Machine Learning to Produce Structured Records from Herbarium Label OCR

P. Bryan Heidorn, Qin Yin Wei

Abstract


In this session, we will demonstrate the learning process of HERBIS, the XML (extensible markup language) schemas used in learning and markup, the principles for the use of the web interface and the web services interface, and discuss future developments. In the current version of HERBIS, all machine learning is run by the project programmer. End users provide raw OCR (optical character recognition) output to the classifier and the system returns an XML document. In the new version, we will permit users to provide accuracy feedback to the system allowing the performance to improve with system experience.

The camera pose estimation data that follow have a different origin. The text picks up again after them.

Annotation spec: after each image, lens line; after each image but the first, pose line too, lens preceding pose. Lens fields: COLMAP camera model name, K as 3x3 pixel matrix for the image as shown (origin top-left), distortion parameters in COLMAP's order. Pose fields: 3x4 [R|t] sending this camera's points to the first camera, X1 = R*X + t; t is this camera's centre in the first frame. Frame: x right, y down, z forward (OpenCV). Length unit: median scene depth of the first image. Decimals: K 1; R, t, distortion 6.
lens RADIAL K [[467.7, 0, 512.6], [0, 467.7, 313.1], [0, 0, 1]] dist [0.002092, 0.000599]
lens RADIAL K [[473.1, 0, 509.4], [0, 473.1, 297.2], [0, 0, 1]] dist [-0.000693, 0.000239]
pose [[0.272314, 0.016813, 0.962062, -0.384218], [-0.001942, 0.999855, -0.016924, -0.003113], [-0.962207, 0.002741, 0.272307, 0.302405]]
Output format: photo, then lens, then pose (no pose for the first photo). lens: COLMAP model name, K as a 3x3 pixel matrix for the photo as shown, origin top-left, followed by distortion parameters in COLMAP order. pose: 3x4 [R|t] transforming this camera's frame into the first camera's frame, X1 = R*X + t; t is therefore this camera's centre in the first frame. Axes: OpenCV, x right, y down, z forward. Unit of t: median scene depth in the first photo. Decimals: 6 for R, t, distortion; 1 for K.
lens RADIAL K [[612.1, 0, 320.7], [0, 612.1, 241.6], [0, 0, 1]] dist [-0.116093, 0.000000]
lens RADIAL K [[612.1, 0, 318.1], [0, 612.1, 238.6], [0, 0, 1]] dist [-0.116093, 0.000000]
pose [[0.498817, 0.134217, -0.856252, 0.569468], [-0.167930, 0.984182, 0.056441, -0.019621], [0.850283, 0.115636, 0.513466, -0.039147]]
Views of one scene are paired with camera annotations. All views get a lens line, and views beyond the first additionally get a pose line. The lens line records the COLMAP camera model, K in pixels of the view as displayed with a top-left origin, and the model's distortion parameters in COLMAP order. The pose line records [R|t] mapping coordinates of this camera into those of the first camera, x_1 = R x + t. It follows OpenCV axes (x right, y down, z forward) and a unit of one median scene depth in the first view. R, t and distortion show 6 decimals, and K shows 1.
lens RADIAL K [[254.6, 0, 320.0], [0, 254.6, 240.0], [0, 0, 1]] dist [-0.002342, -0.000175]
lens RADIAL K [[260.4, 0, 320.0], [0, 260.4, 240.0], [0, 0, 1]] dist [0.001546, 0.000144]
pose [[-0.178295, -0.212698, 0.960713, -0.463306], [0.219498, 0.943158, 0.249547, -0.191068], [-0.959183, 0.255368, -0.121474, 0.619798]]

As presented elsewhere (1), supervised machine learning (SML) techniques and learning by example can be used to transform herbarium specimen label data to digital format. In the HERBIS project the objective of SML is to make a computer system that can recognize patterns in the OCR output of scanned herbarium labels, and convert them into 36 XML components including, for example, family, genus, species, author, variety, location, collection date, annotations, and others for convenient ingestion into museum databases. To accomplish this, the human trainer gives the computer properly classified examples to learn from. The computer generalizes from these examples to properly extract information from previously unseen examples. While a computer is accomplished at never forgetting an example that it has seen, like a savant child, the computer cannot recognize something it has never seen before. For example, the determiner on a label might be indicated by “Determiner:”, “DET”, or “Det.”, all of which are different from the point of view of the computer. Therefore, it is the job of the human trainer to provide carefully-selected examples that are representative of the future tasks that the computer will be asked to perform, including typical OCR errors. The trainer must tell the computer how to classify strings like “DFT:”, where a faded “E” was misread by the OCR as an “F” as well as other numerous but systematic errors. Using a combination of Rote Patterns Learning, Naïve Bayes classification, Hidden Markov Models, and other techniques, HERBIS reaches high accuracy on some elements but not all. Through improvements in the algorithms and improvements in training examples, performance is being enhanced. With a little practice, botanists can learn to provide training examples for the computer to allow the HERBIS SML System to efficiently convert herbarium label data to database format.

(1) Heidorn, P. Bryan, Wei Yin Qin, Beaman, Reed and Cellinese, Nico (2007). Learning by Example: Machine Learning and Herbarium Label Digitization. Joint Plant Science and Conference Botany 2007, Chicago Illinois. July 7-11, 2007.